The symptoms usually worsen in the advanced stage of congestive heart failure. The symptoms of advanced congestive heart failure are, peripheral edema, pulmonary edema, difficulty in breathing properly while lying down, kidney failure, difficulty in concentrating, reduced alertness, persistent cough with pinkish phlegm, and swelling of the abdomen, feet, and the legs.
Diagnosis and Treatment
This condition is usually diagnosed by evaluating the medical history of the patient, and by carrying out diagnostic procedures like chest X-rays, electrocardiogram, echocardiogram, blood tests, ejection fraction, coronary catheterization, cardiac computerized tomography, and magnetic resonance imaging. All these tests and examinations help ascertain the underlying causes of heart failure.

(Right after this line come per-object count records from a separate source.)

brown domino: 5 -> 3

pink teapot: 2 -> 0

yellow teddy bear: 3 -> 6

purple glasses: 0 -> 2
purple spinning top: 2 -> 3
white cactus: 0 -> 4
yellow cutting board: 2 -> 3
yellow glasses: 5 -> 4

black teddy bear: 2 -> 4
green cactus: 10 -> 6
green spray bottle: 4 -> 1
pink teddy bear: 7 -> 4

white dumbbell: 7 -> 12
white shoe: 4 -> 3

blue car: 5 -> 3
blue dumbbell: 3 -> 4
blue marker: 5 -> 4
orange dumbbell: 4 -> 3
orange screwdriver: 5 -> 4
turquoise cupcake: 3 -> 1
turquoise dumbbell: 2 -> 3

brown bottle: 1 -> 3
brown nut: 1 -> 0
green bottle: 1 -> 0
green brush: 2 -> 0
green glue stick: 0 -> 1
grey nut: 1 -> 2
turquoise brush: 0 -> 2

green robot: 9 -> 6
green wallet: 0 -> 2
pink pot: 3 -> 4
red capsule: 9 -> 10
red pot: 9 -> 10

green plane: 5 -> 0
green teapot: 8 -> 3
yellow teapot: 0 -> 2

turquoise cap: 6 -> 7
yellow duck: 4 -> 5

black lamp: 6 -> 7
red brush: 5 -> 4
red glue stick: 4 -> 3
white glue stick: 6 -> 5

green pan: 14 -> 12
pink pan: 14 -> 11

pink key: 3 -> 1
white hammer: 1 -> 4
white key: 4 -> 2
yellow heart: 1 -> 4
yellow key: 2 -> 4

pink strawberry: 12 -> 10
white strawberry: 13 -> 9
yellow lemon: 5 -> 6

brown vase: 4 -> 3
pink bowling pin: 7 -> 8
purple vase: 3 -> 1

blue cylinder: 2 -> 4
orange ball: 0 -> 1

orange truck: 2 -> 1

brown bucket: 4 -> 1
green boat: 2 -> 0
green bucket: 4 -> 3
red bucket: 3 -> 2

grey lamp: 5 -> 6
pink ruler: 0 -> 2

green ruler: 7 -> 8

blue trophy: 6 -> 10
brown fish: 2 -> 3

Depending on the causes, an appropriate treatment plan can be designed. Usually, this condition is treated with medications like beta blockers, ACE inhibitors, diuretics, digoxin, angiotensin II receptor blockers, and aldosterone antagonists. Sometimes, a mechanical device like a pacemaker can also be considered for managing this condition. Other treatment options include, repair of the faulty heart valves, use of implantable cardioverter-defibrillators, implantation of heart pumps, and heart transplantation.
Along with medical treatment, lifestyle changes can help manage this condition, and prevent it from worsening. So, consider to reduce the intake of salt or sodium, quit smoking, reduce the consumption of alcohol, and exercise regularly to maintain an ideal body weight, which can help prevent the complications associated with this condition.
Disclaimer: This HealthHearty article is for informative purposes only, and should not be replaced for the advice of a medical professional.